Na contínua lida com a linguagem, continuo hoje, com buscas tais…
A autora
Professora emérita pela Unesp, é licenciada em Letras (Português-Grego e Alemão) pela Unesp, doutora em Letras Clássicas (Grego) pela USP e livre-docente (Língua Portuguesa) pela Unesp. É bolsista de Produtividade em Pesquisa – nível 1A do CNPq. Atualmente é professora associada da Universidade Presbiteriana Mackenzie e professora voluntária da Unesp – Araraquara.
Pesquisa particularmente a teoria funcionalista da linguagem, as relações entre texto e gramática e a história da gramática, especialmente na sua filiação grega.
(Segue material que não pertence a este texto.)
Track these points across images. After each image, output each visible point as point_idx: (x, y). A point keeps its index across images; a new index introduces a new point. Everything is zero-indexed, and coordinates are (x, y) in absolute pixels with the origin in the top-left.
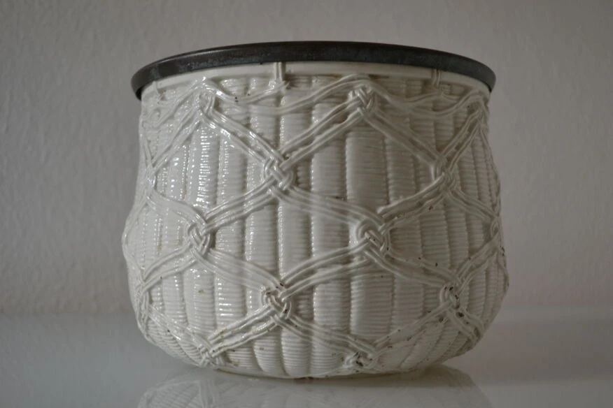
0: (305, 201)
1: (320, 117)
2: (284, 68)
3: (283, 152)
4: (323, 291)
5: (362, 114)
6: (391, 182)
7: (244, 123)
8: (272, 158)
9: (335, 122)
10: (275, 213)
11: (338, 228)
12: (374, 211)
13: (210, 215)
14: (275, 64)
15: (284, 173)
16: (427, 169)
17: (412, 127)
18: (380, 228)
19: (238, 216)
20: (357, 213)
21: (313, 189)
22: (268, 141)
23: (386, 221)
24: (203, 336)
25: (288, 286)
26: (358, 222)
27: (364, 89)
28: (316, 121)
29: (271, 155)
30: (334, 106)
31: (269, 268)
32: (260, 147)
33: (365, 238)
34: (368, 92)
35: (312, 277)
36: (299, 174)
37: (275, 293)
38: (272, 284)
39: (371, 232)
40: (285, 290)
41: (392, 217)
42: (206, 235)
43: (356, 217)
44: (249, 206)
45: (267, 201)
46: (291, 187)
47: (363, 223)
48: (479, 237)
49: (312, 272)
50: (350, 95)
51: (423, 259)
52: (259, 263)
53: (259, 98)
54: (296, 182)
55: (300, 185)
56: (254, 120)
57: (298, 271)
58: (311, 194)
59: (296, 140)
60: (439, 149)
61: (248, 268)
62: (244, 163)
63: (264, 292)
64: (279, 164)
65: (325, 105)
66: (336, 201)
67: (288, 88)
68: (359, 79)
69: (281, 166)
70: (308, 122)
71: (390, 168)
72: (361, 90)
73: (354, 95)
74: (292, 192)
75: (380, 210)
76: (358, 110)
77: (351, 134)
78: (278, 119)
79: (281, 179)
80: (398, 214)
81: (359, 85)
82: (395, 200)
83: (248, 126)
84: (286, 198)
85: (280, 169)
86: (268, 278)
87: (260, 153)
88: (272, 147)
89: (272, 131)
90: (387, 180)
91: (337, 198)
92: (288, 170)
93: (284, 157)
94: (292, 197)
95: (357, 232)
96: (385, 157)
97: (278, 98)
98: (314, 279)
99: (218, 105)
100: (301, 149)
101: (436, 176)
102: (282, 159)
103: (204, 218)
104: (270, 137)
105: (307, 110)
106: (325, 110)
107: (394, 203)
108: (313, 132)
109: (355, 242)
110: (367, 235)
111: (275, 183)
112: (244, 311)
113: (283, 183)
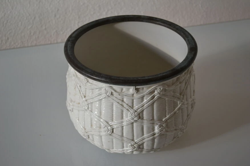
0: (142, 122)
1: (147, 99)
2: (135, 87)
3: (135, 110)
4: (147, 143)
5: (159, 96)
6: (167, 111)
7: (122, 100)
8: (132, 112)
9: (151, 100)
10: (133, 125)
11: (152, 128)
12: (162, 121)
13: (111, 124)
14: (133, 87)
15: (136, 116)
16: (177, 103)
17: (173, 92)
18: (164, 125)
19: (121, 126)
20: (157, 123)
21: (144, 118)
22: (130, 106)
23: (165, 122)
25: (137, 143)
26: (158, 126)
27: (160, 89)
28: (145, 101)
29: (132, 111)
30: (151, 95)
31: (132, 139)
32: (127, 108)
33: (159, 129)
34: (161, 89)
35: (144, 140)
36: (140, 115)
37: (133, 145)
38: (133, 143)
39: (161, 127)
40: (136, 144)
41: (167, 120)
42: (111, 130)
43: (157, 124)
44: (125, 124)
45: (130, 123)
46: (138, 120)
47: (159, 126)
49: (144, 139)
50: (156, 91)
51: (175, 127)
52: (128, 138)
53: (127, 94)
54: (140, 118)
55: (141, 118)
56: (125, 100)
57: (140, 140)
58: (144, 120)
59: (139, 106)
60: (181, 94)
61: (125, 139)
62: (122, 111)
63: (130, 145)
64: (134, 114)
65: (148, 95)
66: (151, 121)
67: (137, 93)
68: (158, 86)
69: (135, 114)
70: (143, 100)
71: (167, 107)
72: (159, 89)
73: (157, 91)
74: (138, 121)
75: (164, 120)
76: (158, 95)
77: (156, 102)
78: (133, 100)
79: (135, 118)
80: (168, 119)
81: (159, 88)
82: (168, 115)
83: (123, 101)
84: (137, 122)
85: (135, 115)
86: (131, 142)
87: (128, 110)
88: (131, 108)
89: (131, 103)
90: (166, 110)
91: (152, 120)
92: (137, 115)
93: (136, 111)
94: (138, 122)
95: (157, 128)
96: (165, 104)
97: (133, 95)
98: (144, 141)
99: (112, 94)
100: (141, 109)
101: (180, 104)
102: (135, 112)
103: (109, 125)
104: (131, 105)
105: (142, 98)
106: (148, 97)
107: (167, 117)
108: (145, 104)
109: (157, 131)
110: (160, 128)
111: (133, 119)
112: (123, 148)
113: (136, 119)
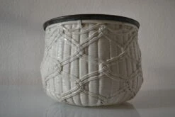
0: (87, 58)
2: (81, 21)
3: (81, 44)
4: (92, 83)
5: (103, 34)
6: (111, 52)
7: (71, 37)
9: (95, 36)
10: (78, 61)
11: (96, 65)
12: (106, 61)
13: (61, 62)
16: (120, 49)
18: (107, 65)
19: (68, 62)
24: (59, 95)
25: (82, 81)
26: (101, 64)
28: (90, 36)
29: (78, 45)
30: (95, 32)
32: (74, 43)
34: (104, 28)
36: (85, 50)
37: (78, 83)
38: (78, 81)
39: (105, 67)
40: (81, 83)
42: (60, 67)
43: (101, 62)
44: (72, 59)
45: (76, 58)
47: (103, 64)
48: (135, 68)
49: (89, 78)
51: (119, 74)
52: (74, 75)
54: (84, 53)
55: (86, 54)
56: (73, 36)
58: (88, 56)
59: (84, 41)
60: (124, 44)
61: (71, 76)
62: (70, 48)
63: (75, 83)
64: (80, 48)
65: (92, 32)
67: (82, 27)
68: (102, 24)
71: (110, 49)
72: (102, 27)
73: (100, 29)
77: (100, 39)
78: (79, 36)
80: (112, 62)
82: (112, 57)
84: (82, 57)
86: (77, 79)
87: (75, 45)
89: (78, 38)
91: (96, 57)
92: (82, 49)
95: (101, 66)
97: (80, 30)
98: (89, 80)
99: (64, 32)
100: (86, 44)
101: (123, 51)
102: (81, 46)
103: (59, 63)
104: (77, 40)
105: (87, 33)
107: (111, 59)
108: (90, 39)
109: (100, 69)
110: (103, 68)
112: (70, 88)
113: (81, 53)
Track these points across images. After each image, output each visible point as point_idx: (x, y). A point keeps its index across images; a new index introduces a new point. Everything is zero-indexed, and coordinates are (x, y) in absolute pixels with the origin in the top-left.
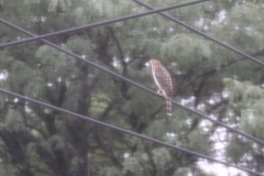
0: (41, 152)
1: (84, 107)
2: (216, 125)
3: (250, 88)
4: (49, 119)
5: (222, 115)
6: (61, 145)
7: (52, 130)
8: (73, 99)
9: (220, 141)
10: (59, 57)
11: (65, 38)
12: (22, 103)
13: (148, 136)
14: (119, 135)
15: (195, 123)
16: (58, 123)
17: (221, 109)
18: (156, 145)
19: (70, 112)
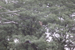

É autora de mais de 10 livros autorais nessas especialidades, além de 3 manuais de Gramática de usos da língua portuguesa, e é coautora de 5 dicionários da língua portuguesa produzidos na FCL – Unesp. Também na Unesp foi uma das 3 coordenadoras e coautora do Dicionário grego-português (5 volumes: 2006; 2007; 2008; 2009; 2010), em reedição em 1 volume único (para 2022). Foi coordenadora de equipe, por cerca de 20 anos, no grande projeto coletivo “Gramática do Português culto falado no Brasil”, sediado na Unicamp. É Membro do Conselho Editorial de 11 revistas especializadas e Consultora de 6 Fundações de Apoio à Pesquisa.